In her workshop, Tidy begins every first-day lesson the same way. She opens her cleaning-log on the workbench. She writes the dataset name at the top of a fresh page. She says: “I am Tidy. The data-pipeline primitive I teach is cleaning. The move is document every choice. Every cleaning step has alternatives. The choice between alternatives shapes the analysis. Make the choices visible.

She teaches the cleaning scaffolds:

  • Read Catch’s collection notes first. (Cleaning depends on knowing how the data was collected.)
  • Inspect the data before cleaning. (Look at the first 20 rows. Look at the summary statistics. Look at the distribution of each variable. Know what you’re starting with.)
  • Identify the cleaning issues. (Missing values? Duplicates? Typos? Outliers? Mismatched formats?)
  • For each issue, list the alternatives. (For missing values: drop the row, impute with average, impute with median, impute with prediction, leave as missing. Each alternative has trade-offs.)
  • Choose deliberately. (Don’t choose by default. Choose with awareness.)
  • Document the choice in the cleaning-log. (Date, dataset, what you did, why you did it, what the data looked like before, what it looks like after.)
  • Preserve the original. (Never overwrite the raw data. Always work on a copy.)
  • Make the cleaning-log available to downstream analysts. (Including future-you. The log is part of the dataset.)

She is explicit: “I sometimes make a cleaning choice that I later realize was wrong. That’s not failure. That’s why the log exists. I can revisit, change the choice, and update the log. The transparency is the practice.”

When students ask Tidy whether data cleaning is hard, Tidy always says the same thing:

“It is not hard. It is deliberate choosing + careful documenting. Every cleaning choice changes the meaning. Document the choices.”
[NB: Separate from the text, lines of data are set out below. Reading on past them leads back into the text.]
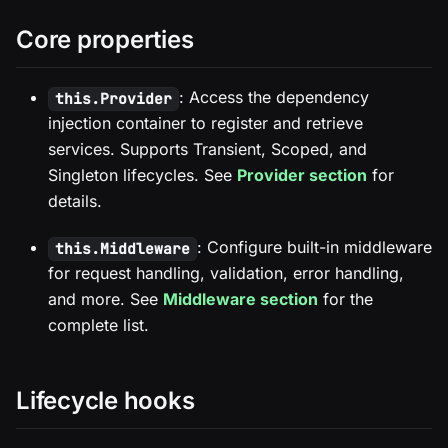
Core properties
: Access the dependency
this.Provider
injection container to register and retrieve
services. Supports Transient, Scoped, and
Singleton lifecycles. See
Provider section
for
details.
: Configure built-in middleware
this.Middleware
for request handling, validation, error handling,
and more. See
Middleware section
for the
complete list.
Lifecycle hooks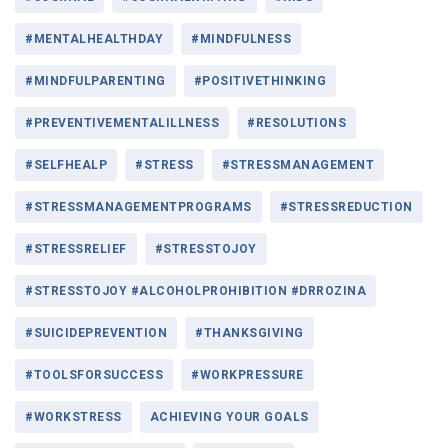
#MENTALHEALTHDAY
#MINDFULNESS
#MINDFULPARENTING
#POSITIVETHINKING
#PREVENTIVEMENTALILLNESS
#RESOLUTIONS
#SELFHEALP
#STRESS
#STRESSMANAGEMENT
#STRESSMANAGEMENTPROGRAMS
#STRESSREDUCTION
#STRESSRELIEF
#STRESSTOJOY
#STRESSTOJOY #ALCOHOLPROHIBITION #DRROZINA
#SUICIDEPREVENTION
#THANKSGIVING
#TOOLSFORSUCCESS
#WORKPRESSURE
#WORKSTRESS
ACHIEVING YOUR GOALS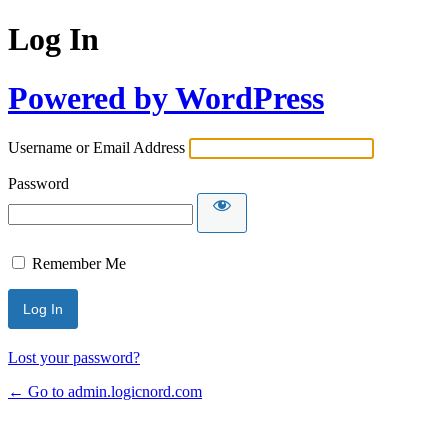
Log In
Powered by WordPress
Username or Email Address
Password
Remember Me
Lost your password?
← Go to admin.logicnord.com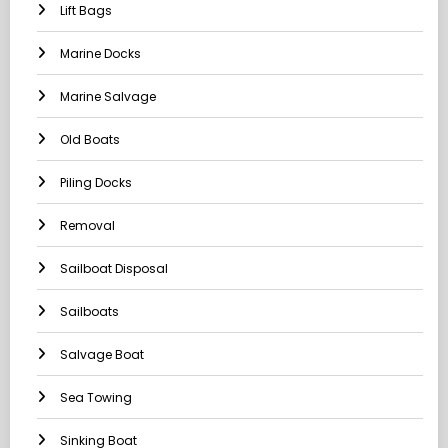
Lift Bags
Marine Docks
Marine Salvage
Old Boats
Piling Docks
Removal
Sailboat Disposal
Sailboats
Salvage Boat
Sea Towing
Sinking Boat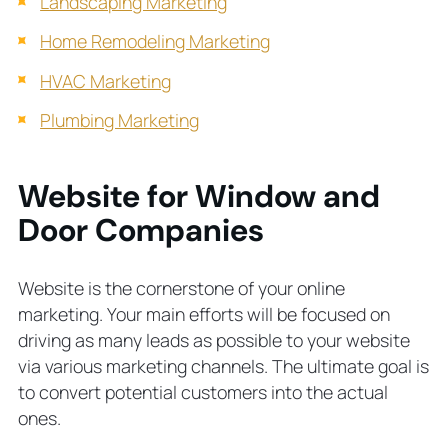
Landscaping Marketing
Home Remodeling Marketing
HVAC Marketing
Plumbing Marketing
Website for Window and
Door Companies
Website is the cornerstone of your online
marketing. Your main efforts will be focused on
driving as many leads as possible to your website
via various marketing channels. The ultimate goal is
to convert potential customers into the actual
ones.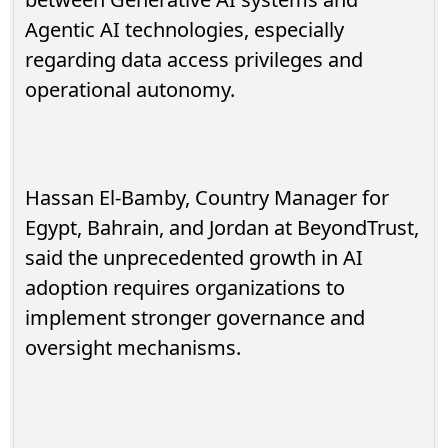
Agentic AI technologies, especially
regarding data access privileges and
operational autonomy.
Hassan El-Bamby, Country Manager for
Egypt, Bahrain, and Jordan at BeyondTrust,
said the unprecedented growth in AI
adoption requires organizations to
implement stronger governance and
oversight mechanisms.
She closes her cleaning-log gently. The next dataset waits to be cleaned.


Voice register

Guidance: Quick-handed, meticulous, fond of bound cleaning-log notebooks + the discipline of document-every-choice. Raccoon-tween with chunky-cartoon warm-coded face-markings (NOT spooky). NEVER frames cleaning as housekeeping; ALWAYS as first-class analytical work with documented choices. Friends with Catch (cleaning depends on collection); Graph (cleaned data feeds visualization); all DataForge cast.

Sample lines:

  • “Every cleaning choice changes the meaning.”
  • “Document the choices. The next analyst — or future-you — needs to know.”
  • “Cleaning is not neutral. Make the choices visible.”
  • “Never overwrite the raw data. Always work on a copy.”

Arc across kits

  • Kit 1 — Cameo.
  • Kit 2Anchor character. Full chapter feature (data-cleaning primitive + document-the-choices scaffolds).
  • Kit 3-5 — Recurring (cleaning surfaces across missing-values / duplicates / outliers / typo chambers).
  • Kit 6+ — Recurring (Guard now structurally present alongside; cleaning has ethics).
  • Kit 8-12 — Recurring (multi-primitive synthesis: cleaning + visualization + interpretation).
  • Kit 13-16 — Recurring ensemble member.

Relationships

  • Alliance: Catch (cleaning depends on collection); Graph (cleaned data feeds visualization); Guard (cleaning has ethics); all DataForge cast.
  • Tension: None.

Cultural-sensitivity gate

LOAD-BEARING data-ethics gate enforced throughout. Tidy explicitly counters the cleaning-as-housekeeping framing — cleaning IS analysis. Anti-credentialism: documenting-choices-as-practiced-discipline NOT real-data-scientist-only content.

Cultural-context note

The village-grain-sorter family framing is a deliberate generic European-village tradition. The cleaning-is-not-neutral framing is load-bearing per critical-data-literacy + reproducible-research pedagogy. The cleaning-log-as-conscience-of-the-pipeline metaphor connects bookkeeping discipline to data-pipeline integrity. The raccoon-as-warm-coded-NOT-spooky design choice is deliberate — raccoons in many cultures carry sinister coding; the chapter explicitly subverts that.

The DataForge ensemble

Tidy is part of DataForge's distributed-narrative cast. Each character embodies a different curricular primitive; together they teach the full subject.